Reproduce word for word the lines of the data starting at the line that contains "text VISTO il" and ending at the line that contains "text RICHIAMATA la", including both of those lines.

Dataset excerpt

(begin)

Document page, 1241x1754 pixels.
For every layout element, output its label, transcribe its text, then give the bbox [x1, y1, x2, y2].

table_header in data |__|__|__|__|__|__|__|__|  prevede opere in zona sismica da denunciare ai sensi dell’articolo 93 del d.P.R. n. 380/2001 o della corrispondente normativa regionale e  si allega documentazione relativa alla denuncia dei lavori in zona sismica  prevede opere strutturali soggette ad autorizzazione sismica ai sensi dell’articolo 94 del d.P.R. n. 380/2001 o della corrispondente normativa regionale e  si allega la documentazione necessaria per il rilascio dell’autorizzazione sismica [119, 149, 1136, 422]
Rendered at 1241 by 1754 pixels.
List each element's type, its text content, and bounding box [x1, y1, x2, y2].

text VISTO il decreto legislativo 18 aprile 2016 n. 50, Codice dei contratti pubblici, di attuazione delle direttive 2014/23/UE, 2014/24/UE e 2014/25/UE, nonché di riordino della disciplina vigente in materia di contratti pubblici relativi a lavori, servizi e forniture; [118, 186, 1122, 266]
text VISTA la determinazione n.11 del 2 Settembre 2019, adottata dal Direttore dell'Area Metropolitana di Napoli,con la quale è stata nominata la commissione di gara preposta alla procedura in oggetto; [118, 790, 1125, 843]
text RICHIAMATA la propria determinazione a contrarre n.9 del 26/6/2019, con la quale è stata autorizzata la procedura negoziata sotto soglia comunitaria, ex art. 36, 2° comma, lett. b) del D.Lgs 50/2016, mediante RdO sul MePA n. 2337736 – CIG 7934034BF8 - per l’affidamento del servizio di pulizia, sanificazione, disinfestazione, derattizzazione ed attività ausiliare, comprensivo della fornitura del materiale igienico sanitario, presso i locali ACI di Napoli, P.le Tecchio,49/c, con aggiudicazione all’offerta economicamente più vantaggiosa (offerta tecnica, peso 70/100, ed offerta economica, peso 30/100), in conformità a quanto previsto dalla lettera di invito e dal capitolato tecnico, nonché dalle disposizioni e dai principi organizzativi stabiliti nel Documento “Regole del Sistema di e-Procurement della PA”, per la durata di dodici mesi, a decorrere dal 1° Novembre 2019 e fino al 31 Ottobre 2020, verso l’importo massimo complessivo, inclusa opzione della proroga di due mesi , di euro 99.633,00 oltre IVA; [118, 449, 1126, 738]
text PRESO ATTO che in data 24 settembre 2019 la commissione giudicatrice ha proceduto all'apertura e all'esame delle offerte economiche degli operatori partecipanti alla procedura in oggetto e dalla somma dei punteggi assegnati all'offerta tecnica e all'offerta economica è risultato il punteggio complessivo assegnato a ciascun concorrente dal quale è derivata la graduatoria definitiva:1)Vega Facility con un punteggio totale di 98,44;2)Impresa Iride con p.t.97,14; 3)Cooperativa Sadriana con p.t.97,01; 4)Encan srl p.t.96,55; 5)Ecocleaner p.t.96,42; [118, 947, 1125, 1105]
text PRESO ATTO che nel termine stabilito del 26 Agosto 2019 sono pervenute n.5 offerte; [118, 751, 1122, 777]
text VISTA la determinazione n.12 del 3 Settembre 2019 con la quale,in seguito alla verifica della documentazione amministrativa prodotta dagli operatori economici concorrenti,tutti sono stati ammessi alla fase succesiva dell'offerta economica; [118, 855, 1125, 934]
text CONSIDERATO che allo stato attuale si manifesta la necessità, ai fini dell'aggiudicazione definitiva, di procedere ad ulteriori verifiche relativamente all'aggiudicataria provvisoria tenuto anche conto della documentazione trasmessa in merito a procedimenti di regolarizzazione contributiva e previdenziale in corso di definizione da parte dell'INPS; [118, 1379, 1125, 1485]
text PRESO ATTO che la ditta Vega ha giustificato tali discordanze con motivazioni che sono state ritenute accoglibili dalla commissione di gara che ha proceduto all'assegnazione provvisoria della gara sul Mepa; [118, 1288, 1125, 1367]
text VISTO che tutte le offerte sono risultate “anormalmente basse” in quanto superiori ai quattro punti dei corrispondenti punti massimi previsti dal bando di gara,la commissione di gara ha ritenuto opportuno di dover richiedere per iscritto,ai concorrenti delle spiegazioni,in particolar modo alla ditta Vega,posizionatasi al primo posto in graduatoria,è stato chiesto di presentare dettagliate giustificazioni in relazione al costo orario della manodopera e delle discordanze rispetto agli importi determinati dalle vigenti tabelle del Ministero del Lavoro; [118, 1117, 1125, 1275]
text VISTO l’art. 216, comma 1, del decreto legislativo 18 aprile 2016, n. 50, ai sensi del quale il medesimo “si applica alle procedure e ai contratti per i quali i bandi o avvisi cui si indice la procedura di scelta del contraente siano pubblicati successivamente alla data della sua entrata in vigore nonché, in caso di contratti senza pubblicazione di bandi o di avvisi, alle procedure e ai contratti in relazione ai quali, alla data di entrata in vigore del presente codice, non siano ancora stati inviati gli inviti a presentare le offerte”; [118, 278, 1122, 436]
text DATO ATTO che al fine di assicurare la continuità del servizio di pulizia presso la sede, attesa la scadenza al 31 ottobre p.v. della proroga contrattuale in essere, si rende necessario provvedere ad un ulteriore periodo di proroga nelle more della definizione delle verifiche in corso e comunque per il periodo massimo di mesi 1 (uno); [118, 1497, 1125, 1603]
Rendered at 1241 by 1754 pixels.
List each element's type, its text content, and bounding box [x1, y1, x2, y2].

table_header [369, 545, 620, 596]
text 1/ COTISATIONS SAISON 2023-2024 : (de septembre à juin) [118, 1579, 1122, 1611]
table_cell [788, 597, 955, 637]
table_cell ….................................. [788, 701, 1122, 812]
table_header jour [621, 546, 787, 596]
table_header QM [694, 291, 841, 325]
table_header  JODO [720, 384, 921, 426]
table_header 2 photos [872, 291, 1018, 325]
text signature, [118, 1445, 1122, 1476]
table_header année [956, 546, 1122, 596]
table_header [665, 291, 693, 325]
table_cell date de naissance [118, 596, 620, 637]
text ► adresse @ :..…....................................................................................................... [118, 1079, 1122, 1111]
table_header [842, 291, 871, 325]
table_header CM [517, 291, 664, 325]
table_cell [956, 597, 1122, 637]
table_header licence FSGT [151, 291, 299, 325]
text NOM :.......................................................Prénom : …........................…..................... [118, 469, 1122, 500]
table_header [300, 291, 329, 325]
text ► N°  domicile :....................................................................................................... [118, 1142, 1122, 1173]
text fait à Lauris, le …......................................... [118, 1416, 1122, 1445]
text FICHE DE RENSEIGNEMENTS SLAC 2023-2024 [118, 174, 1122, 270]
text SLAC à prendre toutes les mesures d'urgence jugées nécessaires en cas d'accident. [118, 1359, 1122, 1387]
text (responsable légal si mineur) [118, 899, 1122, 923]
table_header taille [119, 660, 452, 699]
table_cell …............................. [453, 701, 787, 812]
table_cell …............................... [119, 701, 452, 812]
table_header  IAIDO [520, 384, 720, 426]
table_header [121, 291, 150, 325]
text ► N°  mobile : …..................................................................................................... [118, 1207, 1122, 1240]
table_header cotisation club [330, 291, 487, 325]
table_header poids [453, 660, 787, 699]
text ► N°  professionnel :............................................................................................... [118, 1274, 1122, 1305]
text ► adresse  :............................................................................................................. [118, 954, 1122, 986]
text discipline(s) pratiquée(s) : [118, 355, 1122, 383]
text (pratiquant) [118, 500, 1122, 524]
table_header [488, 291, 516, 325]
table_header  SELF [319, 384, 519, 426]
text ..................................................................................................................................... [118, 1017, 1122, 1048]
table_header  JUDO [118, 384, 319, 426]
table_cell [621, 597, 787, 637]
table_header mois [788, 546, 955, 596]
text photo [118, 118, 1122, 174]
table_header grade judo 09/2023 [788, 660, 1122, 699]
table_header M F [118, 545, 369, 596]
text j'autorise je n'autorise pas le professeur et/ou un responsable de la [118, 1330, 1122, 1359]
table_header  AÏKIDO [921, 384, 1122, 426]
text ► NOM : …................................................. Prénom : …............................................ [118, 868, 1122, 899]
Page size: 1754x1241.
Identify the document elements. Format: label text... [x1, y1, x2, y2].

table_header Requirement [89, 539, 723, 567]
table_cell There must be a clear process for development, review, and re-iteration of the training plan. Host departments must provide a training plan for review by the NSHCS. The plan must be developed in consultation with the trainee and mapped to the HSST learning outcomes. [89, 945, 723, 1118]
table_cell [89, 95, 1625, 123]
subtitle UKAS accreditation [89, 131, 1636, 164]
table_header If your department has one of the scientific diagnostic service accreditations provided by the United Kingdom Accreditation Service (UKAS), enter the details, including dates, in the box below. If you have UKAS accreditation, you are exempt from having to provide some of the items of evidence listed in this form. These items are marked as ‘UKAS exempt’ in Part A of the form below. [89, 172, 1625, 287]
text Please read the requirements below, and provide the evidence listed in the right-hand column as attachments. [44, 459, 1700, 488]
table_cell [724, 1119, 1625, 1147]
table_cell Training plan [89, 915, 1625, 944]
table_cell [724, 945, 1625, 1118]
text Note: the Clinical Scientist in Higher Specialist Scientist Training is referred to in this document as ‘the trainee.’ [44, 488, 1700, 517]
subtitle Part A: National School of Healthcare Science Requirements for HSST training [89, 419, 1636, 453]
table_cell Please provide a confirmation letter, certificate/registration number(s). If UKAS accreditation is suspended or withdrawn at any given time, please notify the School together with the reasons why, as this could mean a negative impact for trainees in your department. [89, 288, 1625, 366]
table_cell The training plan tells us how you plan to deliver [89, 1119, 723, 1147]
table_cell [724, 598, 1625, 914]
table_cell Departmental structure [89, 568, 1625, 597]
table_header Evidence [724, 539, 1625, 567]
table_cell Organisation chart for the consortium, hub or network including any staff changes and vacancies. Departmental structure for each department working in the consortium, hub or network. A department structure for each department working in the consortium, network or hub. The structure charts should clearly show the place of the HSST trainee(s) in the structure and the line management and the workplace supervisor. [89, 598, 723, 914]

(end)

**Correct answer:**
text VISTO il decreto legislativo 18 aprile 2016 n. 50, Codice dei contratti pubblici, di attuazione delle direttive 2014/23/UE, 2014/24/UE e 2014/25/UE, nonché di riordino della disciplina vigente in materia di contratti pubblici relativi a lavori, servizi e forniture; [118, 186, 1122, 266]
text VISTA la determinazione n.11 del 2 Settembre 2019, adottata dal Direttore dell'Area Metropolitana di Napoli,con la quale è stata nominata la commissione di gara preposta alla procedura in oggetto; [118, 790, 1125, 843]
text RICHIAMATA la propria determinazione a contrarre n.9 del 26/6/2019, con la quale è stata autorizzata la procedura negoziata sotto soglia comunitaria, ex art. 36, 2° comma, lett. b) del D.Lgs 50/2016, mediante RdO sul MePA n. 2337736 – CIG 7934034BF8 - per l’affidamento del servizio di pulizia, sanificazione, disinfestazione, derattizzazione ed attività ausiliare, comprensivo della fornitura del materiale igienico sanitario, presso i locali ACI di Napoli, P.le Tecchio,49/c, con aggiudicazione all’offerta economicamente più vantaggiosa (offerta tecnica, peso 70/100, ed offerta economica, peso 30/100), in conformità a quanto previsto dalla lettera di invito e dal capitolato tecnico, nonché dalle disposizioni e dai principi organizzativi stabiliti nel Documento “Regole del Sistema di e-Procurement della PA”, per la durata di dodici mesi, a decorrere dal 1° Novembre 2019 e fino al 31 Ottobre 2020, verso l’importo massimo complessivo, inclusa opzione della proroga di due mesi , di euro 99.633,00 oltre IVA; [118, 449, 1126, 738]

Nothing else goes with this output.